Glossary

Glued Laminated Timber (Glulam)

Laminated Timber is a manufactured product that consists of at least three layers of dried wooden boards that are glued together. Usually, Laminated Timber is manufactured from conifers, such as spruce, pine or larch. As individual pieces of lumber are glued together in horizontal layers, it is possible to manufacture large structural members of Laminated Timber in a wide variety of shapes and sizes.

Laminated Timber can be defined as a product which has been manufactured from selected and prepared pieces of wood, and can be supplied in straight, curved and even twisted forms.

Manufacturing Process:

During the manufacturing process the wooden boards are dried until a moisture content of approximately 12% is reached. Then the material is machine graded and evaluated by visual grading. After that the wooden boards are connected by finger-joints. The finger-joined products are manufactured by taking the dried wooden boards, machining a finger profile in each of the pieces, adding the appropriate adhesive and then squeezing the pieces together.

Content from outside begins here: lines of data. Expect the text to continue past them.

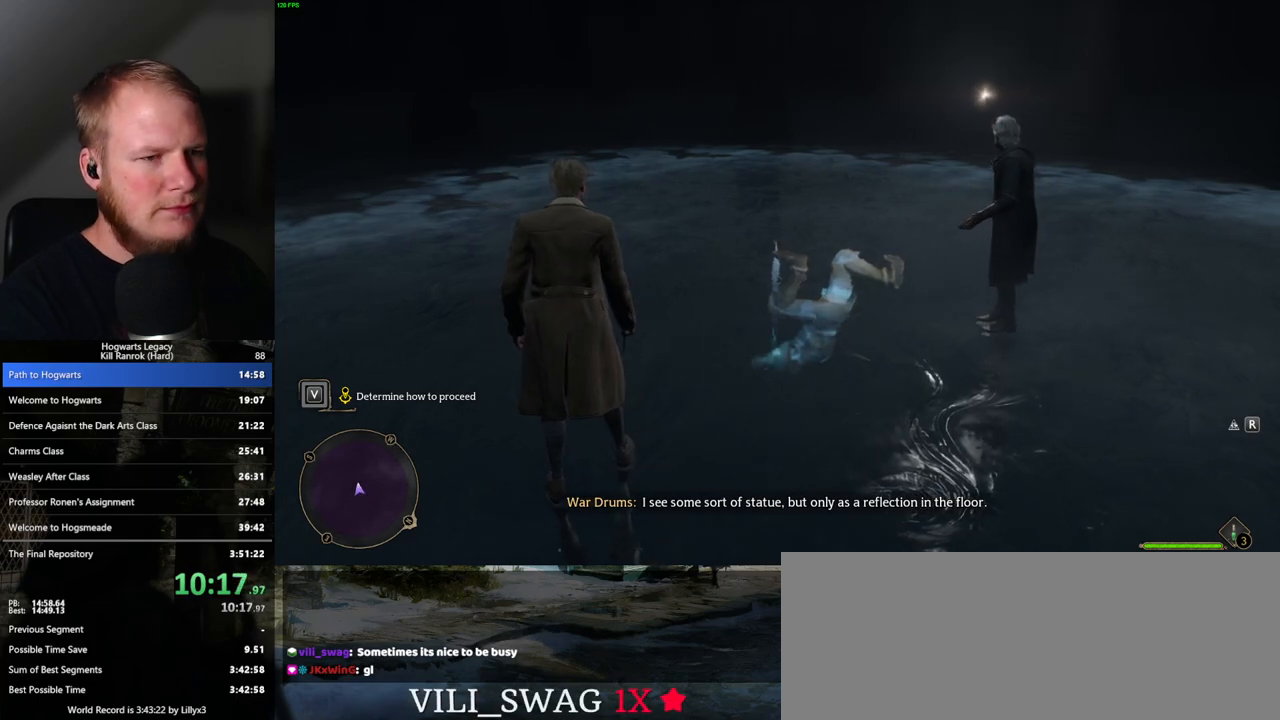
{"keys": ["r", "w"], "mouse": [], "events": [[50, "r", "down"], [117, "r", "up"], [200, "r", "down"], [250, "r", "up"], [300, "r", "down"], [383, "r", "up"], [450, "r", "down"]]}
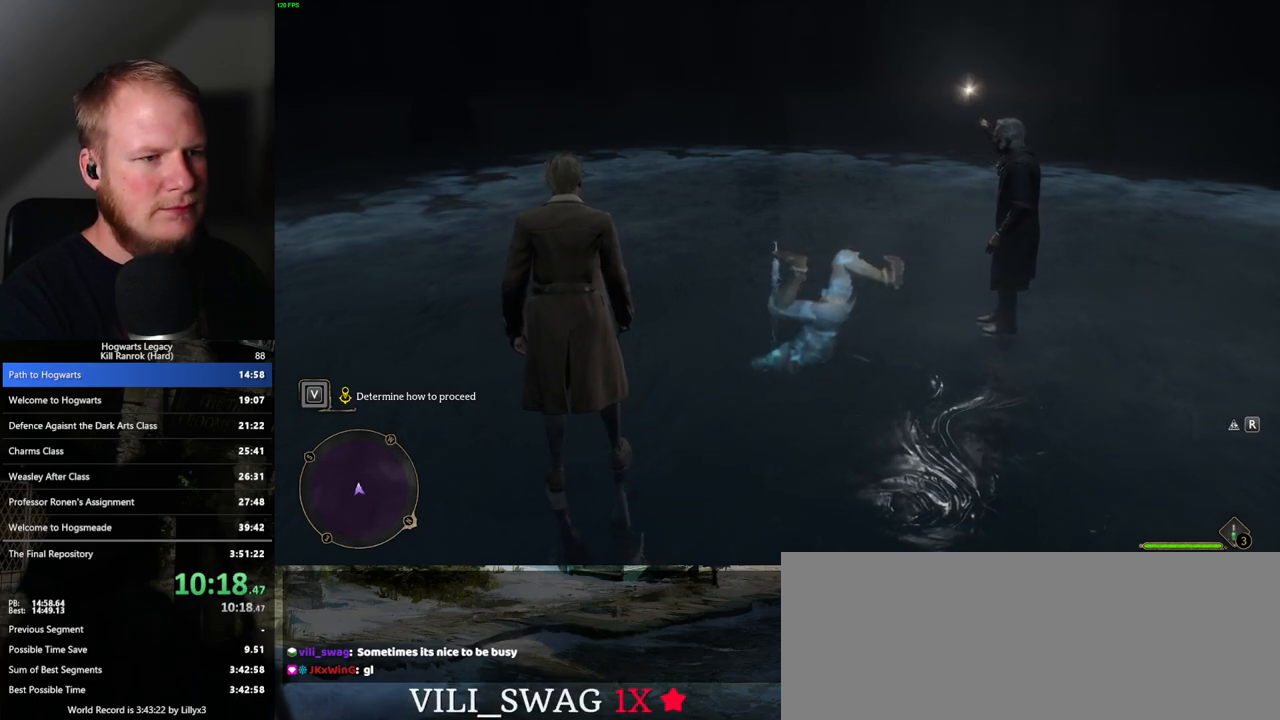
{"keys": ["w"], "mouse": [], "events": [[33, "r", "up"], [100, "r", "down"], [167, "r", "up"], [233, "r", "down"], [300, "r", "up"], [383, "r", "down"], [450, "r", "up"]]}
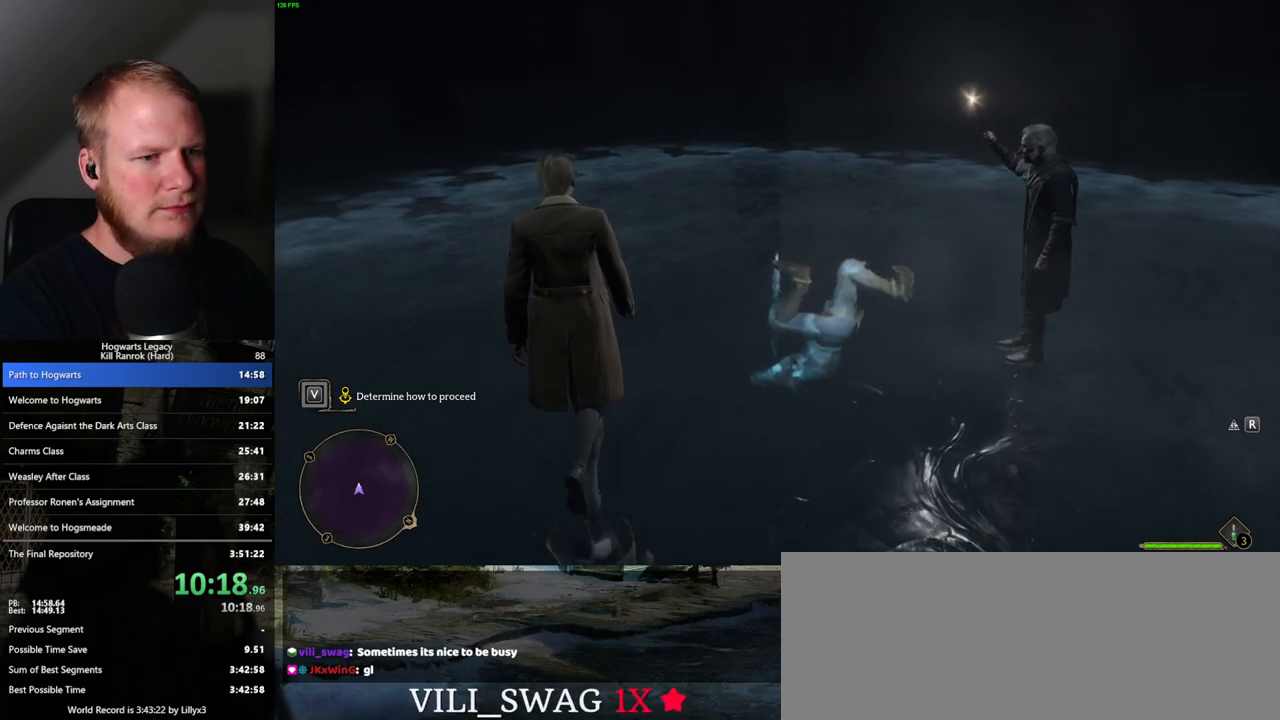
{"keys": ["r", "w"], "mouse": [], "events": [[33, "r", "down"], [83, "r", "up"], [183, "r", "down"], [233, "r", "up"], [317, "r", "down"], [367, "r", "up"], [467, "r", "down"]]}
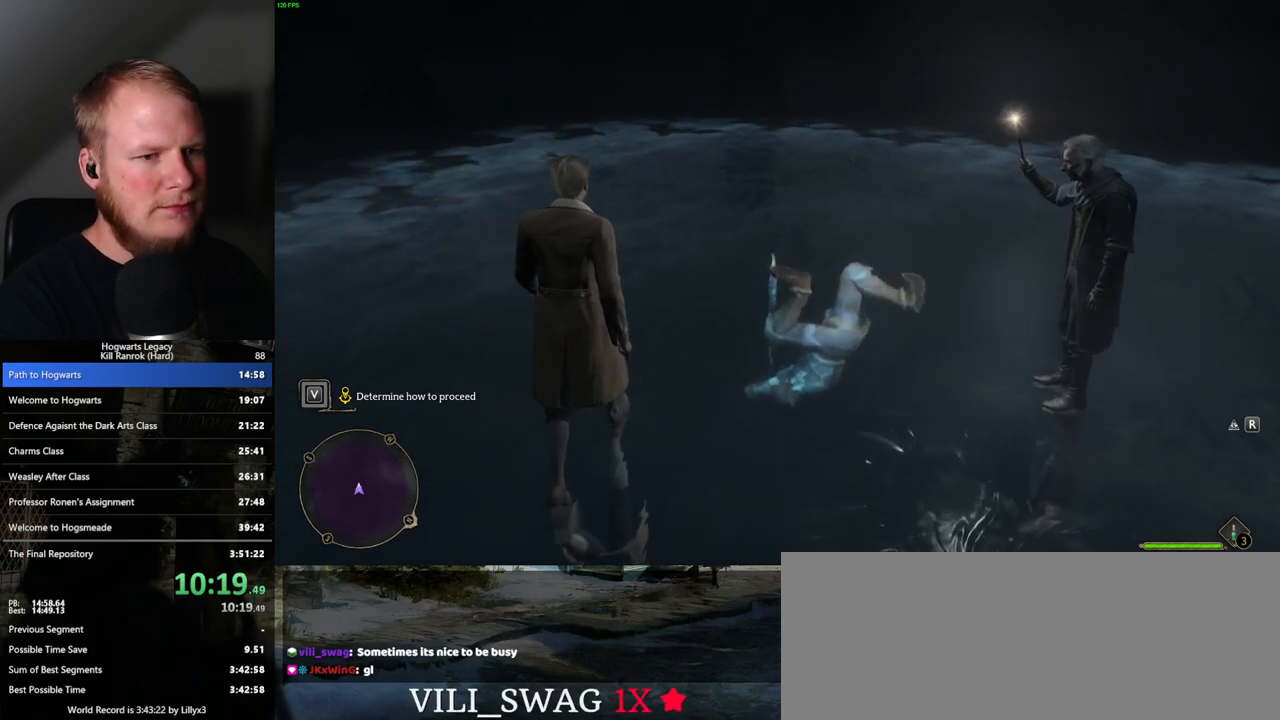
{"keys": ["w"], "mouse": [], "events": [[17, "r", "up"], [100, "r", "down"], [150, "r", "up"], [233, "r", "down"], [300, "r", "up"], [367, "r", "down"], [433, "r", "up"]]}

Thanks to material properties such as straightness and stability, Laminated Timber is a very popular product in the timber construction industry and it is often used for supporting structures. When compared with other structural materials, Laminated Timber has several distinct advantages in size capability, variation of cross sections and architectural effects. And the size of Laminated Timber structural members is limited only by the capabilities of the manufacturing plant and the transportation system.